Misalnya ada bencana selain wabah penyakit yang menimpa kaum muslimin maka kaum muslimin disyariatkan untuk berqunut pada semua shalat wajib, termasuk di dalamnya shalat shubuh, agar Allah menghilangkan bencana dari kaum muslimin.
Meski demikian, andai imam melakukan qunut pada shalat shubuh maka seharusnya makmum tetap mengikuti qunut imam dan mengaminkan doanya sebagaimana yang dijelaskan oleh Imam Ahmad dalam rangka menjaga persatuan kaum muslimin.
Sedangkan timbulnya permusuhan dan kebencian karena perbedaan pendapat semacam ini adalah suatu yang tidak sepatutnya terjadi. Masalah ini adalah termasuk masalah yang dibolehkan untuk berijtihad di dalamnya. Menjadi kewajiban setiap muslim dan para penuntut ilmu secara khusus untuk berlapang dada ketika ada perbedaan pendapat antara dirinya dengan saudaranya sesama muslim. Terlebih lagi jika diketahui bahwa saudaranya tersebut memiliki niat yang baik dan tujuan yang benar. Mereka tidaklah menginginkan melainkan kebenaran. Sedangkan masalah yang diperselisihkan adalah masalah ijtihadiah. Dalam kondisi demikian maka pendapat kita bagi orang yang berbeda dengan kita tidaklah lebih benar jika dibandingkan dengan pendapat orang tersebut bagi kita. Hal ini dikarenakan pendapat yang ada hanya berdasar ijtihad dan tidak ada dalil tegas dalam masalah tersebut. Bagaimanakah kita salahkan ijtihad orang lain tanpa mau menyalahkan ijtihad kita. Sungguh ini adalah bentuk kezaliman dan permusuhan dalam penilaian terhadap pendapat” (Kutub wa Rasail Ibnu Utsaimin 208/12-13, pertanyaan no 772, Maktabah Syamilah).
Pada kesempatan lain, Ibnu Utsaimin mengatakan,
“Qunut dalam shalat shubuh secara terus menerus tanpa ada sebab syar’i yang menuntut untuk melakukannya adalah perbuatan yang menyelisihi sunnah Rasul. Rasulullah shallallahu ‘alaihi wa sallam tidak pernah qunut shubuh secara terus menerus tanpa sebab. Yang ada beliau melakukan qunut di semua shalat wajib ketika ada sebab. Para ulama menyebutkan bahwa Rasulullah shallallahu ‘alaihi wa sallam melakukan qunut di semua shalat wajib jika ada bencana yang menimpa kaum muslimin yang mengharuskan untuk melakukan qunut. Qunut ini tidak hanya khusus pada shalat shubuh namun dilakukan pada semua shalat wajib.

——————————

_Ketentuan Tugas_. Tuliskan kelanjutan teks tentang qunut shalat shubuh di atas, mulai tepat setelah kalimat terakhirnya.

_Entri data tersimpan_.
——————————

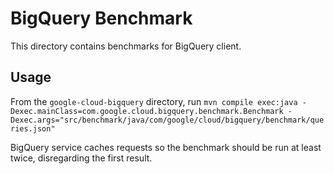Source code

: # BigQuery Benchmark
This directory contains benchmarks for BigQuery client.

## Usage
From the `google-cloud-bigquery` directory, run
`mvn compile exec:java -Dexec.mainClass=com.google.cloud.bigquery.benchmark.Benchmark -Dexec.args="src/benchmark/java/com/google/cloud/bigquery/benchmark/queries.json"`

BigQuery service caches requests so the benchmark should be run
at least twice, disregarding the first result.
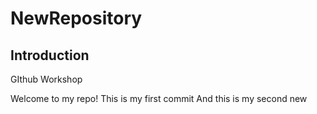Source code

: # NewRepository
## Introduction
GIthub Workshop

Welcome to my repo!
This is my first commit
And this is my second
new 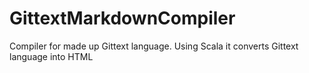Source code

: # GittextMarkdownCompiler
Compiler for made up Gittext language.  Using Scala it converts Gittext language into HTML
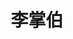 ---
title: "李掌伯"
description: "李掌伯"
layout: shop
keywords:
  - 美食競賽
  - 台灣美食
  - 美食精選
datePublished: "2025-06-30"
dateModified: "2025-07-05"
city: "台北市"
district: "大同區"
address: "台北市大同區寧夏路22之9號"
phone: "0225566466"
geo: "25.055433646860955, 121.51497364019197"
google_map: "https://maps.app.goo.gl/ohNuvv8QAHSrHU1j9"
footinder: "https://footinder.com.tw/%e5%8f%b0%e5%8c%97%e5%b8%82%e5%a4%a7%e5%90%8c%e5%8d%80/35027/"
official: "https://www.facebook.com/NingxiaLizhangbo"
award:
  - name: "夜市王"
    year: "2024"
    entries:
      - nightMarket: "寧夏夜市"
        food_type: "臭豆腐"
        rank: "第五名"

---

——————————

_Jawaban Tertulis_.
Tentang qunut nazilah (qunut karena ada bencana yang terjadi), para ulama bersilang pendapat tentang siapa saja yang boleh melakukannya, apakah penguasa yaitu pucuk pimpinan tertinggi di suatu negara ataukah semua imam yang memimpin shalat berjamaah di suatu masjid ataukah semua orang boleh qunut nazilah meski dia shalat sendirian.
Ada ulama yang berpendapat bahwa qunut nazilah hanya dilakukan oleh penguasa. Alasannya hanya Nabi saja yang melakukan qunut nazilah di masjid beliau. Tidak ada riwayat yang mengatakan bahwa selain juga mengadakan qunut nazilat pada saat itu.
Pendapat kedua, yang berhak melakukan qunut nazilah adalah imam shalat berjamaah. Alasannya Nabi shallallahu ‘alaihi wa sallam mengadakan qunut karena beliau adalah imam masjid. Sedangkan Nabi shallallahu ‘alaihi wa sallam sendiri bersabda,
“Shalatlah kalian sebagaimana kalian melihat aku mengerjakan shalat” (HR Bukhari).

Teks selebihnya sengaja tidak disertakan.